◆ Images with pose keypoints
---

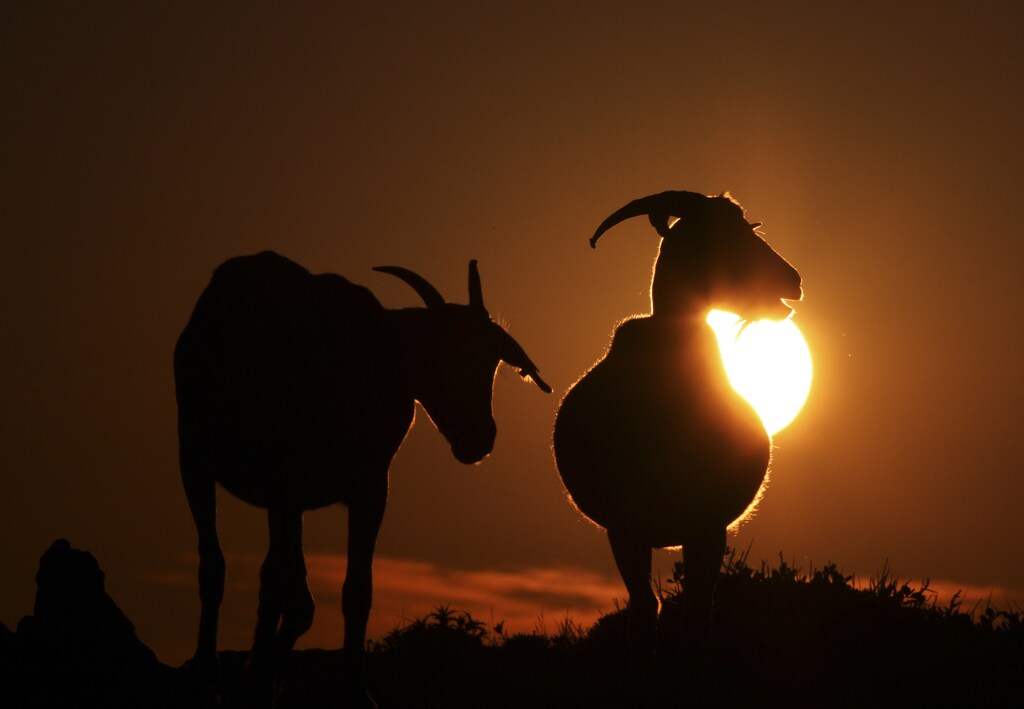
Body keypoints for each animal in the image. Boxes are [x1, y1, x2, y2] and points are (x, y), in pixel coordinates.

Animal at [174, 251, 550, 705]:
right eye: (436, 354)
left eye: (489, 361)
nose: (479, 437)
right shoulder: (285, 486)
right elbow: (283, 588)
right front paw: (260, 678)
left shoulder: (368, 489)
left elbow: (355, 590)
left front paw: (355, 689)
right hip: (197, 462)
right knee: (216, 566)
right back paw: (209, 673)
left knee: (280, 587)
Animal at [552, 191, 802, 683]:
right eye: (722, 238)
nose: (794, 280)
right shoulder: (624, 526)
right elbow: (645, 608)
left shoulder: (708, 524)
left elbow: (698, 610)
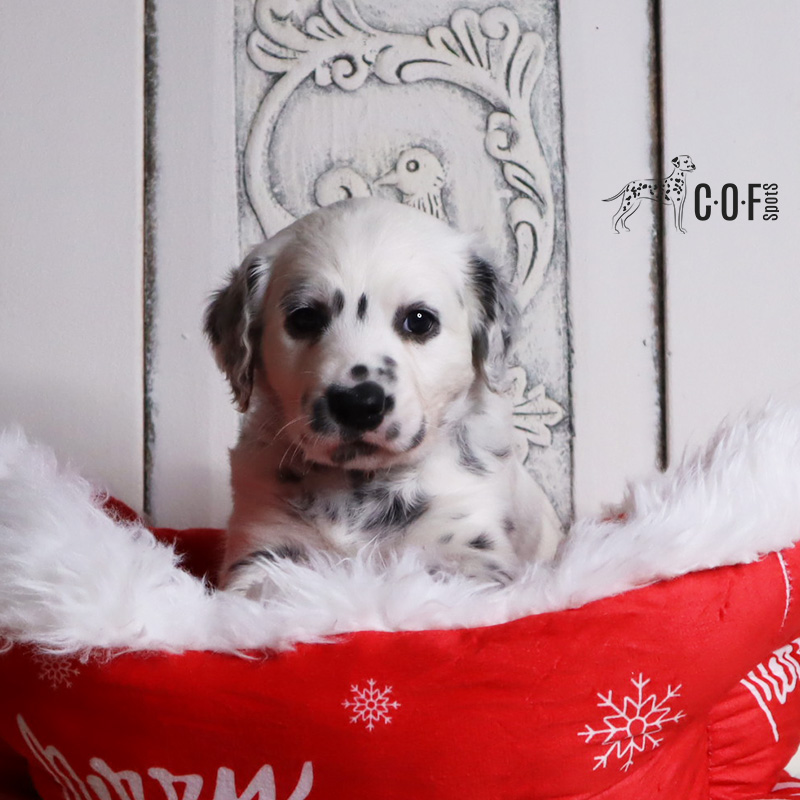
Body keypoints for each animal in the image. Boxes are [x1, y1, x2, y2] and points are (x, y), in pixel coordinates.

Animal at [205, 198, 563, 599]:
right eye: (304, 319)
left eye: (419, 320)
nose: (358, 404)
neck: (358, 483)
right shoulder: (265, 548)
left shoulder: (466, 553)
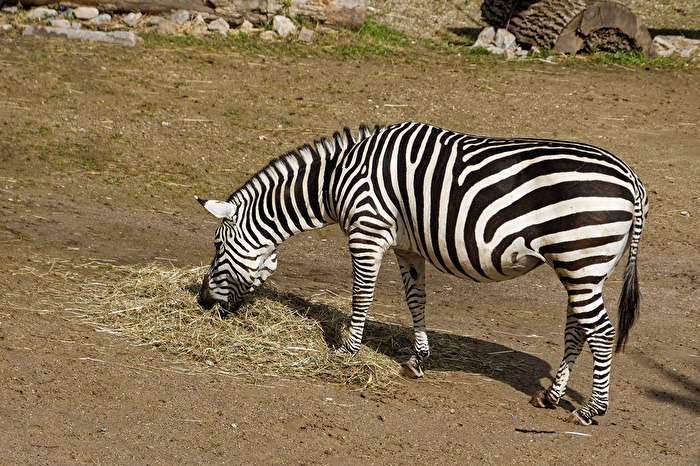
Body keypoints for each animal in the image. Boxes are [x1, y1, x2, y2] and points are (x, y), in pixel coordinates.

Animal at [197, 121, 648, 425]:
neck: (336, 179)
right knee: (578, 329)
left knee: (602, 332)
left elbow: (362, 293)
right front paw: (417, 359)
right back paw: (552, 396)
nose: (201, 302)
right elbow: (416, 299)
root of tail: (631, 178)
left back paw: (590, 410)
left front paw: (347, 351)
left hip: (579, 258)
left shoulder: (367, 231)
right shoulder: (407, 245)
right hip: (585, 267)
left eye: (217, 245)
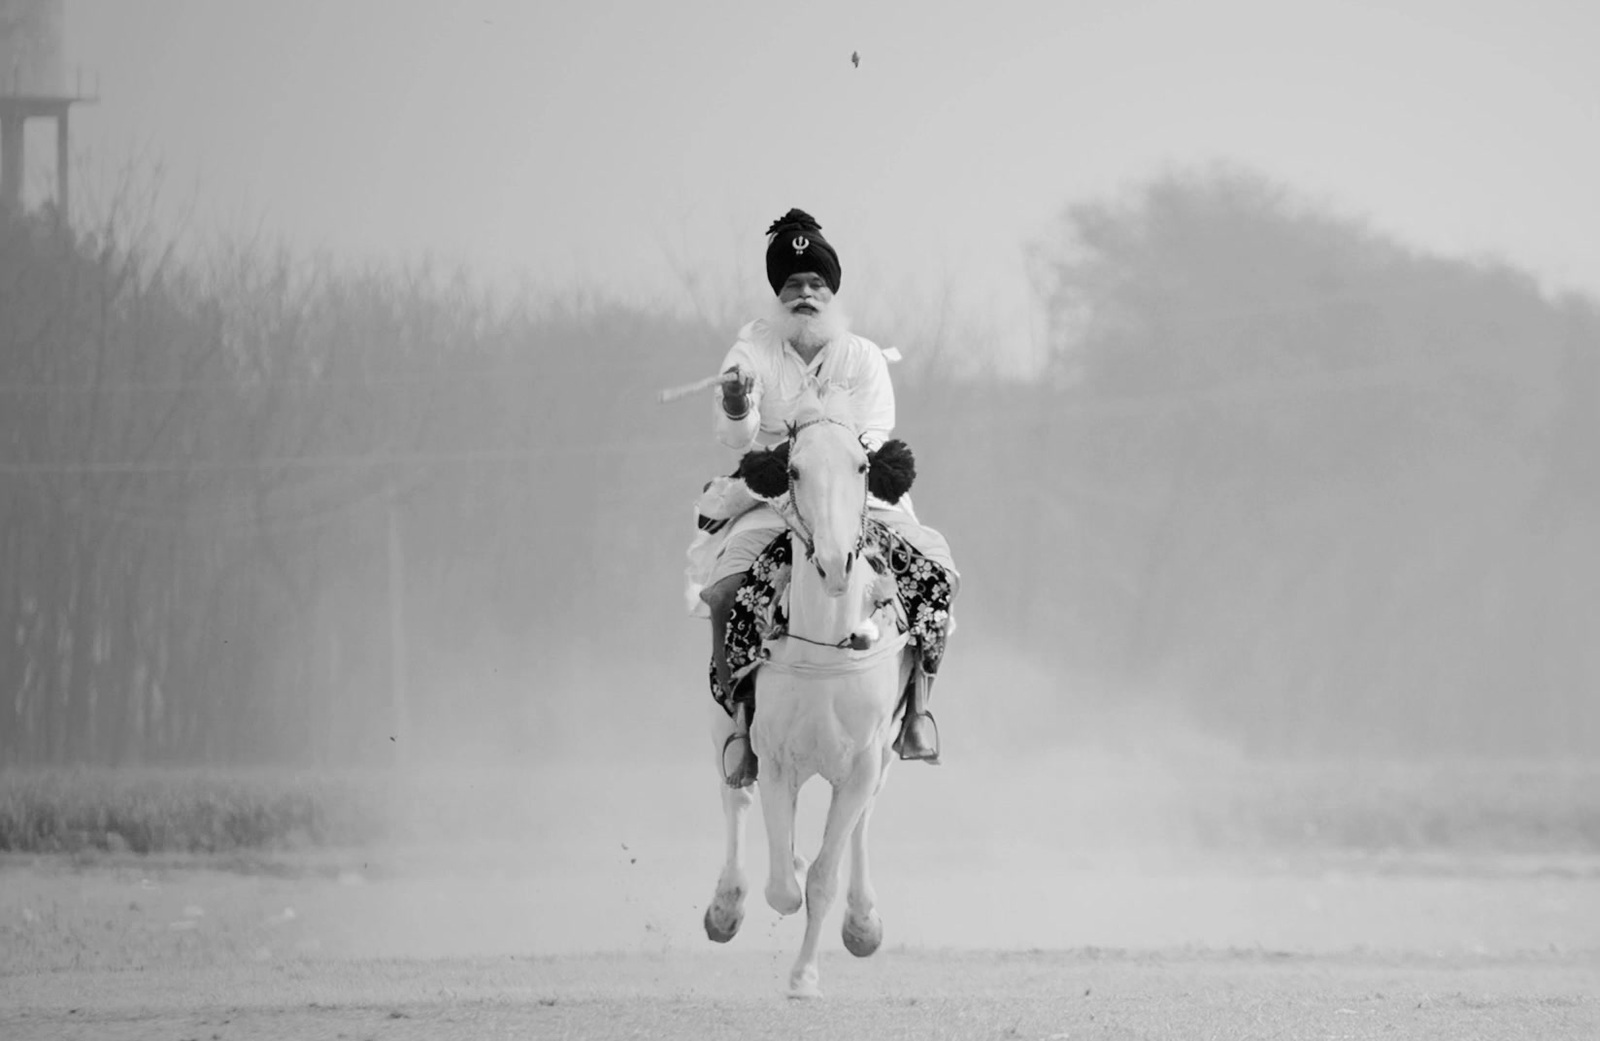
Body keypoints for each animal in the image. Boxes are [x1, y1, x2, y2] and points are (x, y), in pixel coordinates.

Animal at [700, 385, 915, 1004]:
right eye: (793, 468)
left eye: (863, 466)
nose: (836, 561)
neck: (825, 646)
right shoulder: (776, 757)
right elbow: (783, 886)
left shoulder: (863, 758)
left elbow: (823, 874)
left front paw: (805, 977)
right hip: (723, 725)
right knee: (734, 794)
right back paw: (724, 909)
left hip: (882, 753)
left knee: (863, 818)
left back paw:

---

◆ What this task involves
Only the lines from the one that holds "right front paw: (417, 359)" through the end of the records above should be printed again, exactly as they are. Leave out the pictures.

◆ Solution below
right front paw: (417, 359)
right back paw: (552, 396)
nose: (201, 302)
right elbow: (416, 299)
root of tail: (631, 178)
left back paw: (590, 410)
left front paw: (347, 351)
left hip: (579, 258)
left shoulder: (367, 231)
right shoulder: (407, 245)
right hip: (585, 267)
left eye: (217, 245)
Body keypoints for each animal in the image. Boxes are [x1, y1, x2, y2] and points are (x, y), in pixel coordinates.

Animal at [700, 385, 915, 1004]:
right eye: (793, 468)
left eye: (863, 466)
nose: (836, 561)
neck: (825, 646)
right shoulder: (776, 757)
right elbow: (783, 886)
left shoulder: (863, 758)
left elbow: (823, 874)
left front paw: (805, 977)
right hip: (723, 725)
right knee: (734, 794)
right back paw: (724, 909)
left hip: (882, 753)
left knee: (863, 818)
left back paw:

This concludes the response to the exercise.